Ela comporta uma dimensão de democracia participativa, que não se esgota no ato eleitoral e que exige que se concretize o direito a participar na discussão e na decisão nas várias fases da vida: na escola, na faculdade, no trabalho, na associação e no bairro.
Sem esta dimensão a resposta aos problemas e anseios do povo fica limitada. Veja-se que a realização de eleições não apagou nem resolveu nenhum dos problemas com que o nosso povo e em especial os jovens passam. Pelo contrário, o quadro político, saído das eleições, é mais favorável aos interesses do grande capital e ao aprofundamento da política de direita, exatamente o oposto daquilo que o povo e os jovens precisam.
Mas para nós, dificuldades não significam inevitabilidades! Apesar de receios que são legítimos, não estamos condenados a viver pior e a ver o futuro que queremos roubado de nós. Está na nossa mão lutar pelo que é justo, pelo que temos direito, por mais Abril.
Fica mais claro que a luta é o fator determinante para resolver os problemas que milhares de jovens sentem e dar resposta as aspirações de toda uma geração que quer ficar em Portugal, quer construir aqui vida, uma vida com qualidade e contribuir para o desenvolvimento do seu país.
No momento em que se celebra os 50 anos da revolução de Abril, obra do povo português e da sua emancipação, podemos afirmar que o povo, os trabalhadores e os jovens continuam a semear Abril com a sua luta.
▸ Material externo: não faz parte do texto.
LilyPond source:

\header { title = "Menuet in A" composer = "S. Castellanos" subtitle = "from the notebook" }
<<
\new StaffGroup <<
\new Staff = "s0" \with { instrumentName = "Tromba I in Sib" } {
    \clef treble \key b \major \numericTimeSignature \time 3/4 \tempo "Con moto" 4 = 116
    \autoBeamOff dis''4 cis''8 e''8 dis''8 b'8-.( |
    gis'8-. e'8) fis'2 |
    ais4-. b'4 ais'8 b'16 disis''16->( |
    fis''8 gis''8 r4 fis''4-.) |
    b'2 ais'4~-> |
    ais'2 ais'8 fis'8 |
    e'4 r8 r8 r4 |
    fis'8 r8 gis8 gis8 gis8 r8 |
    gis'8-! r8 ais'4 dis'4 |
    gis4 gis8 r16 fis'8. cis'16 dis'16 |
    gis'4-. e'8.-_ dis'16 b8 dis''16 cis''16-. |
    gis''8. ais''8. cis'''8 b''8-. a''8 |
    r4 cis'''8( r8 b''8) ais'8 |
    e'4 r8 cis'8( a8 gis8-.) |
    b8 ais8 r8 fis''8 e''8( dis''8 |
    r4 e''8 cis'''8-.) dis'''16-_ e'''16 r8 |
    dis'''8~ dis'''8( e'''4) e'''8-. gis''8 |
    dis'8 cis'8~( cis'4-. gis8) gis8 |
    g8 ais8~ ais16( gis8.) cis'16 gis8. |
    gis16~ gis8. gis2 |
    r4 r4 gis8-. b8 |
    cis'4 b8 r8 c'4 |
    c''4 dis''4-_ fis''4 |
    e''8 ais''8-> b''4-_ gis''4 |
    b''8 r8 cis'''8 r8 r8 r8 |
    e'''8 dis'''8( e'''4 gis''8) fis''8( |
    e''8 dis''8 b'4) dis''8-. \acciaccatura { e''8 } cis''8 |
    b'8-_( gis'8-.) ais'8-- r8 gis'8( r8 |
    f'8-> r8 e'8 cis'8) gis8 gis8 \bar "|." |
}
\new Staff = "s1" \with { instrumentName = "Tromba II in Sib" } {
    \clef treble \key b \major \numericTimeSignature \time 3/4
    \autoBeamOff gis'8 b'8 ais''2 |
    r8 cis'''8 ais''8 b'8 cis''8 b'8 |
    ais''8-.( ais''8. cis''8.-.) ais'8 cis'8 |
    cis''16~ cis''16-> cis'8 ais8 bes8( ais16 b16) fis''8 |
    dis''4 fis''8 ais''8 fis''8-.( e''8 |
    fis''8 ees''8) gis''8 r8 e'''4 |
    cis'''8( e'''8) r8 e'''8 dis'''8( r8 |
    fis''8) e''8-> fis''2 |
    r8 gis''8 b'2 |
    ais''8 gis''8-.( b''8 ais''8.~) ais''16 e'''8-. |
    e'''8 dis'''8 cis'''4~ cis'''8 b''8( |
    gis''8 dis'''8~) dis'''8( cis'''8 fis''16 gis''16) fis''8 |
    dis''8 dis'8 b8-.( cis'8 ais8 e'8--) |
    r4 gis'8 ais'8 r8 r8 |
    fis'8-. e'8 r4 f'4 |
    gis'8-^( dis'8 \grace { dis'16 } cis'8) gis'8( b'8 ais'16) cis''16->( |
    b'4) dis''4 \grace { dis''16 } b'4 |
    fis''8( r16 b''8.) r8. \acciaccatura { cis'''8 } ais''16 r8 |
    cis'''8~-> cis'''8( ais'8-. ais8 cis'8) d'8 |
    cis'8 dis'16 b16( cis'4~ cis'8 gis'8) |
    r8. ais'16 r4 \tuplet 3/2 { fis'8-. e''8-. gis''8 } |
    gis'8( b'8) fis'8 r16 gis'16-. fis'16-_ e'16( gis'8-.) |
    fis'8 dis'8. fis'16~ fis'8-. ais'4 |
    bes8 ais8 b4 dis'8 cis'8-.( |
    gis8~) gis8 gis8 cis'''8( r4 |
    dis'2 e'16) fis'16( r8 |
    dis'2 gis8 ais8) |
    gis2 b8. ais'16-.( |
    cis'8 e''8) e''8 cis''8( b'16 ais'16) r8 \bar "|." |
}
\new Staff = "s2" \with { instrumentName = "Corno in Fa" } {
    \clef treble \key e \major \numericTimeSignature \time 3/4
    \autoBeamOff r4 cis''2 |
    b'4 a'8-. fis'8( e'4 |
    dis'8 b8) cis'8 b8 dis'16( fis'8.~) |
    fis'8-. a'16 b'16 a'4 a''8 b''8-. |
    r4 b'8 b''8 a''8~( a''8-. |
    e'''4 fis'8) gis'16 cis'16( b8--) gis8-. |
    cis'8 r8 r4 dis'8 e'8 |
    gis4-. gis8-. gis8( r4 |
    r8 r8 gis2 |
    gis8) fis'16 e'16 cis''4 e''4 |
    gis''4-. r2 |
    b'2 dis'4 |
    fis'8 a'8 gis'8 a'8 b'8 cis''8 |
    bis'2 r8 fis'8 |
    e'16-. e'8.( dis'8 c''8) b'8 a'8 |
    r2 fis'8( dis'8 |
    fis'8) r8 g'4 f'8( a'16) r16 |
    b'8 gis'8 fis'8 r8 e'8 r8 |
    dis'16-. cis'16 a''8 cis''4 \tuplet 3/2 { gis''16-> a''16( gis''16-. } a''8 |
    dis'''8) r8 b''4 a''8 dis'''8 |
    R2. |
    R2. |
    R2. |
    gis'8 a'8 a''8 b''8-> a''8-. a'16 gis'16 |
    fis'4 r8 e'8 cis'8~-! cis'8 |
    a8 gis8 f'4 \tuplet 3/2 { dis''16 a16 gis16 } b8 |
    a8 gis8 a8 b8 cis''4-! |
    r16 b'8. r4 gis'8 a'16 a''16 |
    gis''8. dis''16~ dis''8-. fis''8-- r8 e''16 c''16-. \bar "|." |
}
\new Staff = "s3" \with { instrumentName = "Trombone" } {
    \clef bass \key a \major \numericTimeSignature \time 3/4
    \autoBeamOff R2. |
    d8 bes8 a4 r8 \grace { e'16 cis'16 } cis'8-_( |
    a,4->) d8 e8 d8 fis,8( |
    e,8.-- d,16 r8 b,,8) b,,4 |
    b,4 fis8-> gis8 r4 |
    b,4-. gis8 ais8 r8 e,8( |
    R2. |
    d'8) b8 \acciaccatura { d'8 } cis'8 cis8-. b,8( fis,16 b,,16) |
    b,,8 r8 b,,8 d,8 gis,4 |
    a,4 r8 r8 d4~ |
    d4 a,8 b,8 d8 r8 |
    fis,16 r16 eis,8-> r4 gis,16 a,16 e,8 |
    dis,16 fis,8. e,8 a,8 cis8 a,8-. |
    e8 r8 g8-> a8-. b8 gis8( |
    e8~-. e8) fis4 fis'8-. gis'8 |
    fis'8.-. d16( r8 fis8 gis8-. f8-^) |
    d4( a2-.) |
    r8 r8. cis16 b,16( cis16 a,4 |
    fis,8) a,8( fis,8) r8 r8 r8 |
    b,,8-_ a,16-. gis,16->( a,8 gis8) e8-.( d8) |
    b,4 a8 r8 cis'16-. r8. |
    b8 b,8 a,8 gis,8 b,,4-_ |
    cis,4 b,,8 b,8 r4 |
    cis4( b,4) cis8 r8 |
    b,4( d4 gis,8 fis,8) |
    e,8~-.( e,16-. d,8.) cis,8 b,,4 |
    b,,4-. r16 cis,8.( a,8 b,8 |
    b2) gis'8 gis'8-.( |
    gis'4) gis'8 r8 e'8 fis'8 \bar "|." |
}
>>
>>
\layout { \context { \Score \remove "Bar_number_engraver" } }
Os jovens lutam e lutam muito por Abril, nas escola, na faculdade e no trabalho.
E se é verdade que lutam e lutam muito, em Março levam ainda mais longe essa luta. Em torno do Dia Internacional da Mulher, do Dia Nacional do Estudante e do Dia Nacional da Juventude juntam-se milhares de jovens que teimam com a sua ação a provar que queremos saber e que não abdicamos de semear.
Lutámos na grandiosa manifestação de estudantes do Ensino Superior de dia 21 de março, lutámos de norte a sul do pais nas escolas secundárias e profissionais e lutaremos na Manifestação Nacional de Jovens Trabalhadores convocada pela CGTP-IN/Intejrovem.
Porque é com a luta que semeamos uma educação de qualidade capaz de assegurar a formação integral do individuo, a escola de Abril. Que semeamos a dignidade do trabalho, dignidade nos direitos e no salário. Semeamos a paz, o pão e a habitação e a tudo o resto a que temos direito.
E, passado março, continuaremos a semear.